Your goal – Print verbatim the lines of the entries from the one containing "left hip: (109, 322, 11)" to the last, inclusive, and no others.

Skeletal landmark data
# # # # #

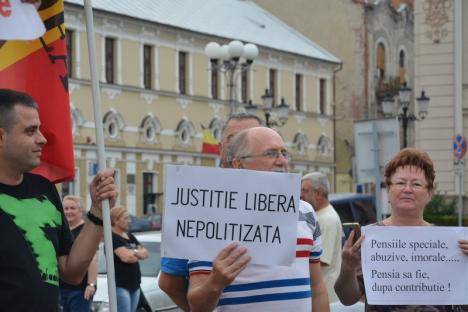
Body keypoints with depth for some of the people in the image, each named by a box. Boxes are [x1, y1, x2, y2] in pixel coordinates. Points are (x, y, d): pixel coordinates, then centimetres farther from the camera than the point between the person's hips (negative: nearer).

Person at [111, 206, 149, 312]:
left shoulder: (130, 237, 18)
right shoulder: (112, 237, -9)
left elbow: (145, 253, 13)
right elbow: (125, 257, -20)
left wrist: (134, 252, -8)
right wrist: (138, 254, 1)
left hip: (134, 284, 8)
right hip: (120, 285, -8)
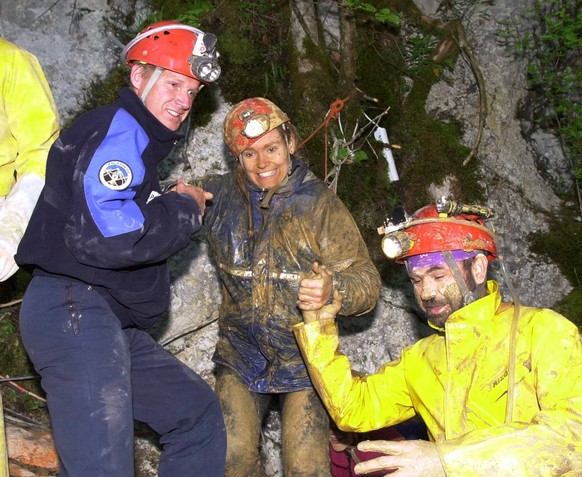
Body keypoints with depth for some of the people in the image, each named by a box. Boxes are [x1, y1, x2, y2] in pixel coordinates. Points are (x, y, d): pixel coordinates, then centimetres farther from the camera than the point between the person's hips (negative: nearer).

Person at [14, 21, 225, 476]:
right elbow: (104, 234, -25)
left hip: (109, 322, 11)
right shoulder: (119, 128, -11)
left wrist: (171, 203, 7)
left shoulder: (139, 140, 23)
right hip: (75, 310, -11)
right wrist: (184, 210, -12)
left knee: (199, 413, 18)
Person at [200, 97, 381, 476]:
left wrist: (333, 289, -39)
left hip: (303, 359, -2)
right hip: (240, 358, 3)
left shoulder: (321, 204, -12)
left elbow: (367, 281, -15)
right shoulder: (219, 195, -3)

# # # # #

Answer for the task –
left hip: (109, 322, 11)
right shoulder: (119, 128, -11)
left wrist: (171, 203, 7)
left shoulder: (139, 140, 23)
right hip: (75, 310, -11)
right wrist: (184, 210, -12)
left knee: (199, 413, 18)
Person at [200, 97, 381, 476]:
left wrist: (333, 289, -39)
left hip: (303, 359, -2)
right hip: (240, 358, 3)
left shoulder: (321, 204, -12)
left elbow: (367, 281, -15)
right shoulder: (219, 195, -3)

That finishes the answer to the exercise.